**EXCERPTED RECORDS:**
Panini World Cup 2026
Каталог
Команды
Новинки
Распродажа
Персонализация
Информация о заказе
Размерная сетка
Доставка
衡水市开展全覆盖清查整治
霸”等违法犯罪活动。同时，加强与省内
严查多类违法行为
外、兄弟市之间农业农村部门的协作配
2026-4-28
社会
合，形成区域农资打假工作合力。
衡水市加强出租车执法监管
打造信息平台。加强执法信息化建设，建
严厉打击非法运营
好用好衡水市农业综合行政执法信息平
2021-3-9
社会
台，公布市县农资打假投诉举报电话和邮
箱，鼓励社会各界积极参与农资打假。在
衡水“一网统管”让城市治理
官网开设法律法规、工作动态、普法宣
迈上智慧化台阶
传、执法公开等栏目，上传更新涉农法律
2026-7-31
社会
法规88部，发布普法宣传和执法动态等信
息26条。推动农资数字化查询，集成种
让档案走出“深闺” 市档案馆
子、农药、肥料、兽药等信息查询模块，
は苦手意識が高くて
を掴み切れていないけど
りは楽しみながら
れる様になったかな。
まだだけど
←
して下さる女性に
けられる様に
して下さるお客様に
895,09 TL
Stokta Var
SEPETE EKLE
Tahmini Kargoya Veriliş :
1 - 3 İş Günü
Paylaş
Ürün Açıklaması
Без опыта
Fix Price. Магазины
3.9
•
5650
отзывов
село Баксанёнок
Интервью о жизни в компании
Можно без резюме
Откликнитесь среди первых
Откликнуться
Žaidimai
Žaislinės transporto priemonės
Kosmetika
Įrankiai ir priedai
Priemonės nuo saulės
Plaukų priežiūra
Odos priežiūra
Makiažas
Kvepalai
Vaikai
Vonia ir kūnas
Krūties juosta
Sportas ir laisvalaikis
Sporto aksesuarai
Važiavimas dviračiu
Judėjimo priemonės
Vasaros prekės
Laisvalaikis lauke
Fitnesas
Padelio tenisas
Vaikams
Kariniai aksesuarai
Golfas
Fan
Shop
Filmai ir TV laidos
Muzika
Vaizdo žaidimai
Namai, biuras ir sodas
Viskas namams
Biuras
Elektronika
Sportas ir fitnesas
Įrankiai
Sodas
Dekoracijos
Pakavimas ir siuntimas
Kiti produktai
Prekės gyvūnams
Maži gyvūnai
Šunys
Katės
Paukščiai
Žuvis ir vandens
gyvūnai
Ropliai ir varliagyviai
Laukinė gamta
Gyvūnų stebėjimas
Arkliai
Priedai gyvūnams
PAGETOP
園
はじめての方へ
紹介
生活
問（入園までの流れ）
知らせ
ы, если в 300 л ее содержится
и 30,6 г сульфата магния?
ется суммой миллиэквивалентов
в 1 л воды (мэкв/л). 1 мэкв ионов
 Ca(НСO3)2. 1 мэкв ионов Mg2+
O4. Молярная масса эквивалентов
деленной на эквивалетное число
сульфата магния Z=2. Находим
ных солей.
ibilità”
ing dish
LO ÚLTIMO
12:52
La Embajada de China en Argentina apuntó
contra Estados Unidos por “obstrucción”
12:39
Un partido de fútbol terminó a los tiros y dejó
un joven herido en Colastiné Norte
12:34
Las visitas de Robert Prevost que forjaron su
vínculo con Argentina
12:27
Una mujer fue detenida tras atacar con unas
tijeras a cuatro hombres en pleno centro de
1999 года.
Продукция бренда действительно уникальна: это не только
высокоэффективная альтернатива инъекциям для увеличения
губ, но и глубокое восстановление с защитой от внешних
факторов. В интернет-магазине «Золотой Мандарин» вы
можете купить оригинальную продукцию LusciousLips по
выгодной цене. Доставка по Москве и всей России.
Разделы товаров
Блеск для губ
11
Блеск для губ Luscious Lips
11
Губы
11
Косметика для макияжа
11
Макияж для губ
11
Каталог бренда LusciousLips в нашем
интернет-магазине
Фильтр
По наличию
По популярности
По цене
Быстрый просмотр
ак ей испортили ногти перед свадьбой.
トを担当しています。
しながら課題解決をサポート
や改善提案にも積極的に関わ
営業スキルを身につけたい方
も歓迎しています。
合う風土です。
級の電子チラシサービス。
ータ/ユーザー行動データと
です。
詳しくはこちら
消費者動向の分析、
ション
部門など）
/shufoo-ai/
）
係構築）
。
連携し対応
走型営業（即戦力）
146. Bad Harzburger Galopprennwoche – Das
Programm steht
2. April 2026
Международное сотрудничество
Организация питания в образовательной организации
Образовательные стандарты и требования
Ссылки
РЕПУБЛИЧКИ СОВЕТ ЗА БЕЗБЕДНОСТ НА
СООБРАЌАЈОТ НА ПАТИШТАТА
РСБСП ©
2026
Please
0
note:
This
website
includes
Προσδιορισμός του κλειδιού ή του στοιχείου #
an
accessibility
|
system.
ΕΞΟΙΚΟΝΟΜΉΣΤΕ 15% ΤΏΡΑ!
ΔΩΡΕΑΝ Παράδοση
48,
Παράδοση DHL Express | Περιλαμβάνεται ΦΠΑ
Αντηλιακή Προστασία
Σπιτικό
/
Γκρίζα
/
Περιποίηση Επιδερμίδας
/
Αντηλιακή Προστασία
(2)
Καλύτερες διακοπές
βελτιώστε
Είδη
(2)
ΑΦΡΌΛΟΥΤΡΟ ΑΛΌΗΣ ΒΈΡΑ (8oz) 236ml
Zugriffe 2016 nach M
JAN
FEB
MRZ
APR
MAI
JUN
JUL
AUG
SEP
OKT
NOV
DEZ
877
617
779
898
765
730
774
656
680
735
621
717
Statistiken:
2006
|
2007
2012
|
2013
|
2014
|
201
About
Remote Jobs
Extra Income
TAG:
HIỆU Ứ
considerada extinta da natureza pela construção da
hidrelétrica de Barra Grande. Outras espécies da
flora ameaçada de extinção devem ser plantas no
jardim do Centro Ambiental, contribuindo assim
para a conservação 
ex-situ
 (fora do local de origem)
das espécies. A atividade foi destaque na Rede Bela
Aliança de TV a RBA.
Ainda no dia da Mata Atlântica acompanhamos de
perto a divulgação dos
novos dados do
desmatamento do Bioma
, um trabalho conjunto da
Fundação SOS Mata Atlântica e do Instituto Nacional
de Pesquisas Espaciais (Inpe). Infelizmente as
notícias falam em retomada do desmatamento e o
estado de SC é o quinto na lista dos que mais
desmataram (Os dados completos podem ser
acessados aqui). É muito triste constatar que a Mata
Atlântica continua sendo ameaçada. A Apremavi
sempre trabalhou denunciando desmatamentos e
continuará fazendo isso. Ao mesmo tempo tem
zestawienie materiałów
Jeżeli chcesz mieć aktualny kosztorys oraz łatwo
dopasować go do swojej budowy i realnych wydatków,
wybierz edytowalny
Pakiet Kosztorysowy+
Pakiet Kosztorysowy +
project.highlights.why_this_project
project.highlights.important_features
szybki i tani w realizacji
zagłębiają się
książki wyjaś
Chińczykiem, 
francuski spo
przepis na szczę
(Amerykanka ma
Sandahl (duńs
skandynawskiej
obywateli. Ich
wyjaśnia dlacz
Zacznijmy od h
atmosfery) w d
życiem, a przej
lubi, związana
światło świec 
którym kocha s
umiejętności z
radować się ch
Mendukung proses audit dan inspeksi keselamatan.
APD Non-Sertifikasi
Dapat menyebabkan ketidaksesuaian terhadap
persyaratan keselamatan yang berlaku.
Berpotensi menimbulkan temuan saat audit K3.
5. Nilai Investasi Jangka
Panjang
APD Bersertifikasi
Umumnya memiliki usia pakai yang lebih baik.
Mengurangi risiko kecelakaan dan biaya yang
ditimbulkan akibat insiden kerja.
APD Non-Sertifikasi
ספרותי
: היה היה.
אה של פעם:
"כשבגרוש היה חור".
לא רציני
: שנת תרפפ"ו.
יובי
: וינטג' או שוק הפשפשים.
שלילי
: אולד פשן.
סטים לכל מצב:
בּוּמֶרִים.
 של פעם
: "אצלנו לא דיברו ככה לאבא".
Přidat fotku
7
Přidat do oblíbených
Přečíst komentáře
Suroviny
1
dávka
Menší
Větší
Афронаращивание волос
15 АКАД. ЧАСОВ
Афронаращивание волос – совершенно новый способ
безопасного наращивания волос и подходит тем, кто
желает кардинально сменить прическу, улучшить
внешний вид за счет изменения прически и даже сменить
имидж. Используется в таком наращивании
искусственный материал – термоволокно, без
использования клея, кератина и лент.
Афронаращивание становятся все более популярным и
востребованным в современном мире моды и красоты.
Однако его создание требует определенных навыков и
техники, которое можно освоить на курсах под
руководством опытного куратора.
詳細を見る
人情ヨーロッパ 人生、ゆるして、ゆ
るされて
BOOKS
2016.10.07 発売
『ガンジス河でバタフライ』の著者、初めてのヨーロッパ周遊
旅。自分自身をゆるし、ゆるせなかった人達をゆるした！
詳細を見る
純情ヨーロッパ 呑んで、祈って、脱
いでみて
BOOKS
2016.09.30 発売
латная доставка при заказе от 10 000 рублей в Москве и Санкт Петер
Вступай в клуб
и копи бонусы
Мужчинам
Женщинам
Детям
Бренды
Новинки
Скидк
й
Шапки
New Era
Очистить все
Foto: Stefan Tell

**BRIEF:** Starting at the line with "local de origem)" and ending at the line with "trabalho conjunto da", print each line of the listing above exactly, with no other lines.

**OUTPUT:**
 (fora do local de origem)
das espécies. A atividade foi destaque na Rede Bela
Aliança de TV a RBA.
Ainda no dia da Mata Atlântica acompanhamos de
perto a divulgação dos
novos dados do
desmatamento do Bioma
, um trabalho conjunto da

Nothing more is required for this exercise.